:: Verilen metin ::

Işıkları söndürdükten sonra banyoya giren Samet, Nuray’ın karşısında yıkıma uğramaktan korkarak cinsel güç arttırıcı hap alır. Performans sergileyeceği zaman, olası bir aksiliğin kendisini güçsüz kılabileceğine dair korku, Samet’in tamlık algısı ile ilgilidir. Samet, tamlığını garanti altına almak için bu hapı alır. Samet ve Nuray, kendi karanlık yanları (alterego) ve gölgeleri (persona) ile; eksikleri, arzuları, fikirleri ile baş başa kalırlar ve sevişerek kendilerini tanımlamaya çalışırlar. Samet, erkek olarak sembolik rolünü Nuray sayesinde üstlenirken sevişmeleri sonrasında, “Bir an geldi sanki bu yaşadığın olay mukaddermiş gibi düşündüm” der ve ekler: “Bu eksik halinle tam tersi tamamlanmış gibisin.” Böylelikle ötekinin bakışında ve arzusunda kendisini yeniden tanımlayan Nuray, bedeninden zihinsel tamamlanmışlığa ulaşmaya çalışırken, içine girdiği krizde, tüm değerleri yıkma ve yeniden inşa etme cesareti göstererek, yaşamın anlamını ve dünyada ne kadar yer kapladığını keşfetmeye çalışır.
Samet’in, Nuray ile geçirdikleri geceyi Kenan’a anlatmasından sonra, Nuray ile evlilik hayalleri kuran Kenan, Nuray’ın telefonlarını açmaz. Karlı bir akşam ikilinin kapısını çalan Nuray, Kenan’a aralarındaki problemin ne olduğunu sorar. Durumu şaşkınlıkla izliyormuş gibi yapan Samet, sınıfta çocuklara hakaret ederek ve cezalandırarak kurduğu iktidarını, bu sefer de Nuray’la birlikte olarak kurmuş ve bir anlamda da Kenan’ı cezalandırmıştır. Şimdi ise kenara çekilmiş bu başarısının tadını çıkarmaktadır ve bu haliyle maalesef Nuray’ın da dediği gibi; “…dünyada güzel olan her şey, daha insana ulaşamadan, insanın kendi ördüğü ağlara takılıp kal(maktadır).”
İkinci dönem eğitim ve öğretimin bitiş günü gelmiştir. Artık karneler alınacaktır, okulda yoğun bir telaş vardır. Sevim, Samet’in kapısını çalar ve ona mozaik pasta getirdiğini söyler. Samet’in kullanamadığı yaşam enerjisini harekete geçirebilmek için Sevim’e muhtaç oluşu, küçük kıza olan zaafı ve zayıflığı tekrar görünür olur. Arzu ve jouissance dürtüsü arasında kalan Samet, fantezi nesnesi Sevim’le kurduğu ilişkide anlamsız yaşamına bir parça anlam katmak amacı güder. Bu anlamı (zevki) daha da keyifli yapan unsur jouissance’ın bilinçaltındaki kuralsızlığa denk gelmesidir. Bu yüzden Samet, küçük kızı konuşması için manipüle eder: “Tayin istediğimi duymuşsundur. Çok yakında gidiyorum, bir daha dönmemecesine. Öyle olunca insan her şeyi bir daha gözden geçirmek istiyor. Yaşananları olup bitenleri.. Olduysa kalbi kırılanlar vs. özür mahiyetinde konuşmalar yapılabilir. Tüm bunlar geriye dönmeyecek oluşum da göz önüne alındığında, acaba Sevim bana bir şey söylemek istiyor olabilir mi? Bir daha dönmemecesine gidiyorum, ben burada iken bana söylemek istediğin bir şeyler olabilir mi Sevim’cim?”

:::
:: Veriler ::

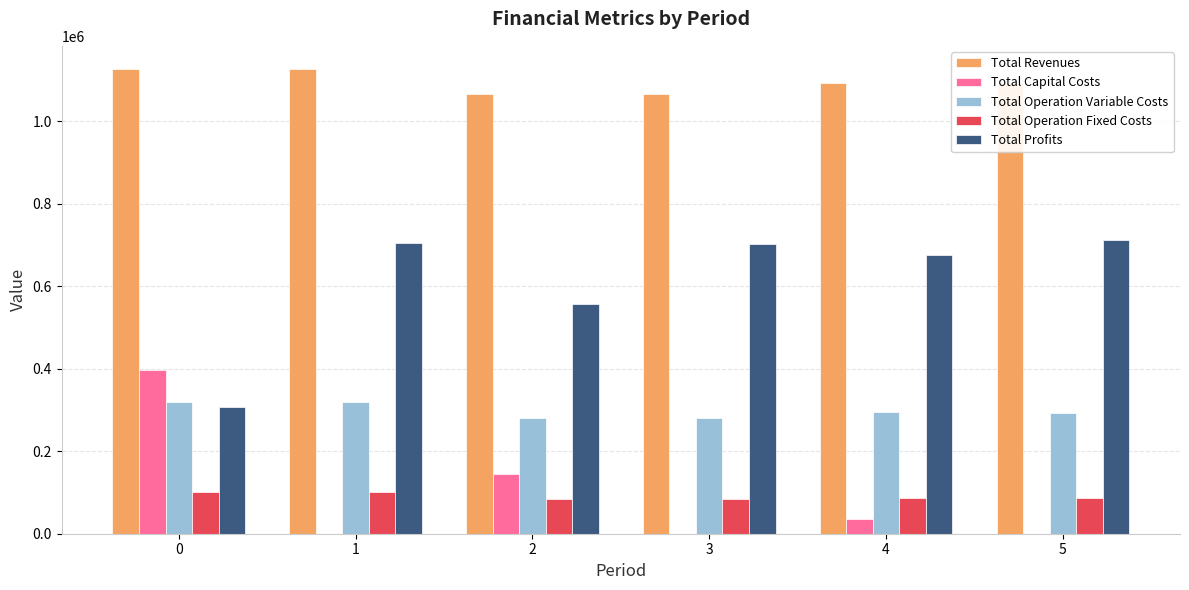

True or false: Total Capital Costs has a value of 674093.5 at 0.

False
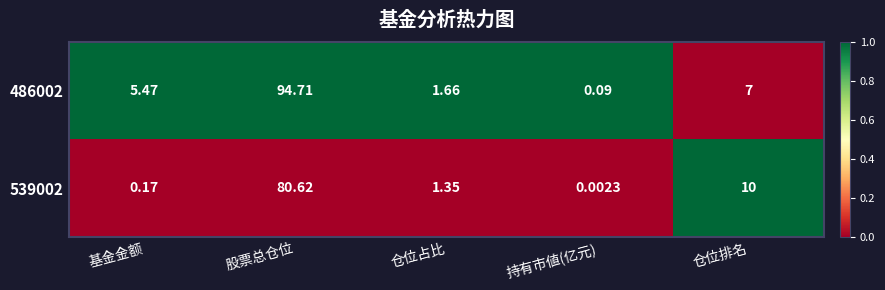

At which category is the sum across all series the highest?

股票总仓位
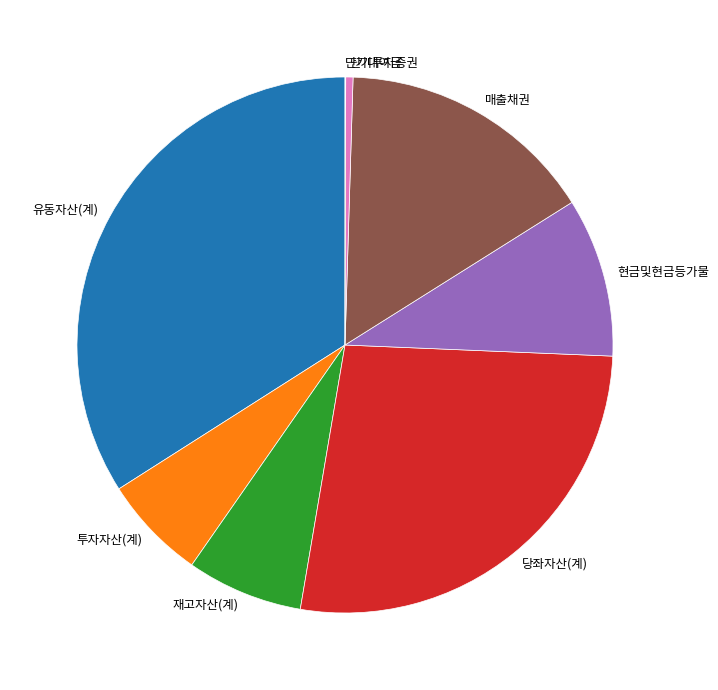

Is there any slice that represents more than half of the pie?

No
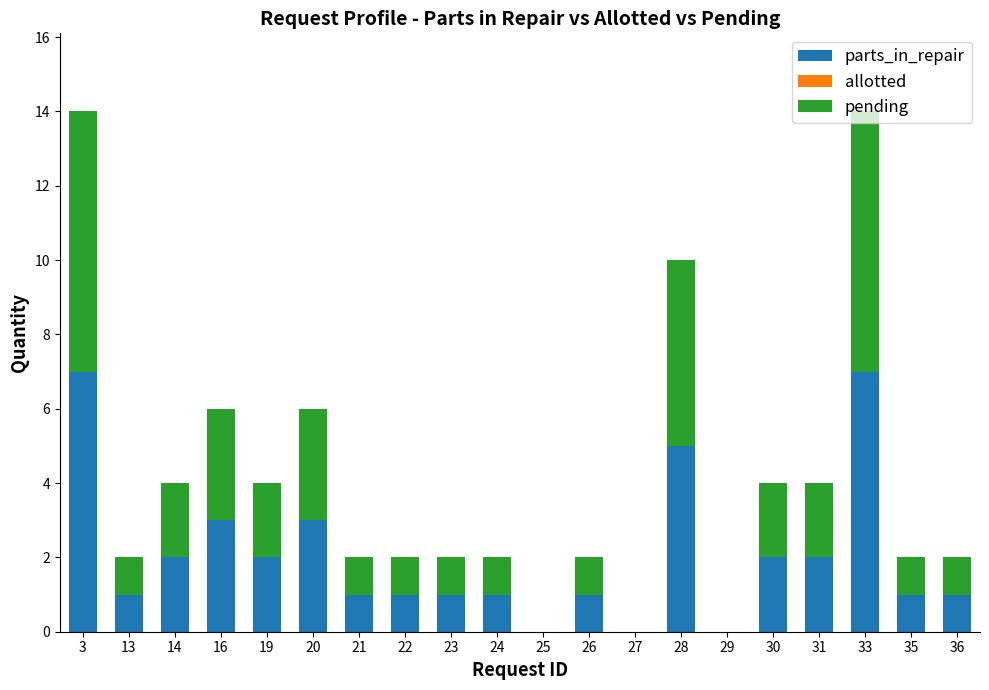

True or false: parts_in_repair has a value of 0 at 29.

True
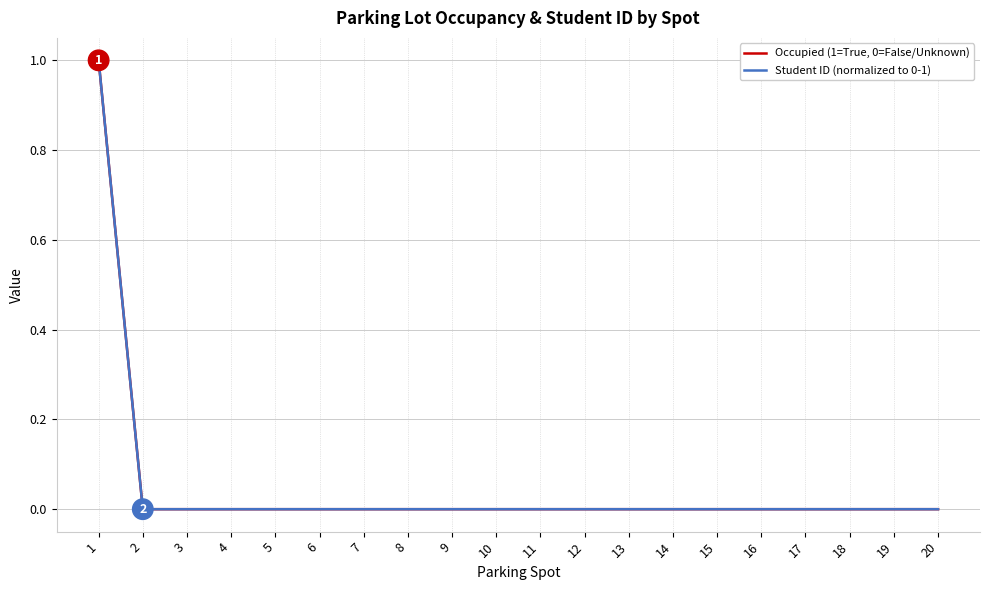

How many Student ID (normalized to 0-1) values are between 0 and 1?

20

:::

▸ Görev A:
Verilen metne göre aşağıdaki soruları yanıtlayın:
(i) Samet, Nuray'ın karşısında yıkıma uğramaktan korkarak ne alır?
(ii) Samet'in o geceyi anlatmasından sonra Kenan, Nuray'ın neyini açmaz?
(iii) Sevim, Samet'e ne getirdiğini söyler?
▸ Görev B:
Yukarıdaki kayıtlarda yer alan bütün satırları olduğu gibi tekrarlayın. Resimleri yanıta dahil etmeyin.
Metin ile kayıtlar birbirinden farklı kaynaklardan alınmıştır.

▸ Görev yanıtı A:
(i) Samet, cinsel güç arttırıcı hap alır.
(ii) Kenan, Nuray'ın telefonlarını açmaz.
(iii) Sevim, mozaik pasta getirdiğini söyler.

▸ Görev yanıtı B:
True or false: Total Capital Costs has a value of 674093.5 at 0.

False

At which category is the sum across all series the highest?

股票总仓位

Is there any slice that represents more than half of the pie?

No

True or false: parts_in_repair has a value of 0 at 29.

True

How many Student ID (normalized to 0-1) values are between 0 and 1?

20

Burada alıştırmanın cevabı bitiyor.